── RECORDS PROVIDED

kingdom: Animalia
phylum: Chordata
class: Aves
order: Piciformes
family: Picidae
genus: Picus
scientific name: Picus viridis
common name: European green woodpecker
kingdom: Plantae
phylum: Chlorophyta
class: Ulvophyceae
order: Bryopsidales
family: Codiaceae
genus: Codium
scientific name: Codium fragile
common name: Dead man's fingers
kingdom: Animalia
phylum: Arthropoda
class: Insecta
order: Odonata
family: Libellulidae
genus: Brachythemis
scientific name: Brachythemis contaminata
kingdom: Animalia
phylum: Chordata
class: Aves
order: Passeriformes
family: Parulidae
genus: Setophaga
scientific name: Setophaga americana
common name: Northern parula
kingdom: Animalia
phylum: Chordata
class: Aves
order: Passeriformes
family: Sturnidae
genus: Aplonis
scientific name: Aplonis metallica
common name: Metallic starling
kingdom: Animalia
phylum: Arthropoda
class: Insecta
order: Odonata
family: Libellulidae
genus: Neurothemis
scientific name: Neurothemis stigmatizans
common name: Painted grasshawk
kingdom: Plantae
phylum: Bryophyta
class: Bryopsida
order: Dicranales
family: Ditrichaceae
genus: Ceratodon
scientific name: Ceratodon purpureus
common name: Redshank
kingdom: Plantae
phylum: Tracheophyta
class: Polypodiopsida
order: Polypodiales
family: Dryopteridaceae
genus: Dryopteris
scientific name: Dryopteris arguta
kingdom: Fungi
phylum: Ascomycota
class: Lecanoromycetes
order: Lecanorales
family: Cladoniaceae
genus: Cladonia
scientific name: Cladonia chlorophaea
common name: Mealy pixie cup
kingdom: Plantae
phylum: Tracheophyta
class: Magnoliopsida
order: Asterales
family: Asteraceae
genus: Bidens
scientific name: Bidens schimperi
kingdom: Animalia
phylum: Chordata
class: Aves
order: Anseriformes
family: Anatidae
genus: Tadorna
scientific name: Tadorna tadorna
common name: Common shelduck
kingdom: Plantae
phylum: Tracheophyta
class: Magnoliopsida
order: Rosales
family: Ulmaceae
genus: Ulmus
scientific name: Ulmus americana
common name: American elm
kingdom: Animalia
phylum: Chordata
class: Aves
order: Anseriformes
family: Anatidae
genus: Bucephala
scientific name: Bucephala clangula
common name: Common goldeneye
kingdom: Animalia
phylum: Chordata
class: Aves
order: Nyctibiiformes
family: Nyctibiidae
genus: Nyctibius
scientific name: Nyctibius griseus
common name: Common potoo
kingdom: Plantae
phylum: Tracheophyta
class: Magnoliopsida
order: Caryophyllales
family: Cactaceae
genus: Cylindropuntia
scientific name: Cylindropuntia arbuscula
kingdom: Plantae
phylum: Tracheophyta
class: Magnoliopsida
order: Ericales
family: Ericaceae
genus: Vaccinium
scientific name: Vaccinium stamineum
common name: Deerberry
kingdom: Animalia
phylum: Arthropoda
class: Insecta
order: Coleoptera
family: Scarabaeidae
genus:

────

:: SET TASK ::
Rename "common name" to "vernacular name" in every one of the records above, leaving all other text unchanged.

:: EXERCISE RESULT ::
kingdom: Animalia
phylum: Chordata
class: Aves
order: Piciformes
family: Picidae
genus: Picus
scientific name: Picus viridis
vernacular name: European green woodpecker
kingdom: Plantae
phylum: Chlorophyta
class: Ulvophyceae
order: Bryopsidales
family: Codiaceae
genus: Codium
scientific name: Codium fragile
vernacular name: Dead man's fingers
kingdom: Animalia
phylum: Arthropoda
class: Insecta
order: Odonata
family: Libellulidae
genus: Brachythemis
scientific name: Brachythemis contaminata
kingdom: Animalia
phylum: Chordata
class: Aves
order: Passeriformes
family: Parulidae
genus: Setophaga
scientific name: Setophaga americana
vernacular name: Northern parula
kingdom: Animalia
phylum: Chordata
class: Aves
order: Passeriformes
family: Sturnidae
genus: Aplonis
scientific name: Aplonis metallica
vernacular name: Metallic starling
kingdom: Animalia
phylum: Arthropoda
class: Insecta
order: Odonata
family: Libellulidae
genus: Neurothemis
scientific name: Neurothemis stigmatizans
vernacular name: Painted grasshawk
kingdom: Plantae
phylum: Bryophyta
class: Bryopsida
order: Dicranales
family: Ditrichaceae
genus: Ceratodon
scientific name: Ceratodon purpureus
vernacular name: Redshank
kingdom: Plantae
phylum: Tracheophyta
class: Polypodiopsida
order: Polypodiales
family: Dryopteridaceae
genus: Dryopteris
scientific name: Dryopteris arguta
kingdom: Fungi
phylum: Ascomycota
class: Lecanoromycetes
order: Lecanorales
family: Cladoniaceae
genus: Cladonia
scientific name: Cladonia chlorophaea
vernacular name: Mealy pixie cup
kingdom: Plantae
phylum: Tracheophyta
class: Magnoliopsida
order: Asterales
family: Asteraceae
genus: Bidens
scientific name: Bidens schimperi
kingdom: Animalia
phylum: Chordata
class: Aves
order: Anseriformes
family: Anatidae
genus: Tadorna
scientific name: Tadorna tadorna
vernacular name: Common shelduck
kingdom: Plantae
phylum: Tracheophyta
class: Magnoliopsida
order: Rosales
family: Ulmaceae
genus: Ulmus
scientific name: Ulmus americana
vernacular name: American elm
kingdom: Animalia
phylum: Chordata
class: Aves
order: Anseriformes
family: Anatidae
genus: Bucephala
scientific name: Bucephala clangula
vernacular name: Common goldeneye
kingdom: Animalia
phylum: Chordata
class: Aves
order: Nyctibiiformes
family: Nyctibiidae
genus: Nyctibius
scientific name: Nyctibius griseus
vernacular name: Common potoo
kingdom: Plantae
phylum: Tracheophyta
class: Magnoliopsida
order: Caryophyllales
family: Cactaceae
genus: Cylindropuntia
scientific name: Cylindropuntia arbuscula
kingdom: Plantae
phylum: Tracheophyta
class: Magnoliopsida
order: Ericales
family: Ericaceae
genus: Vaccinium
scientific name: Vaccinium stamineum
vernacular name: Deerberry
kingdom: Animalia
phylum: Arthropoda
class: Insecta
order: Coleoptera
family: Scarabaeidae
genus:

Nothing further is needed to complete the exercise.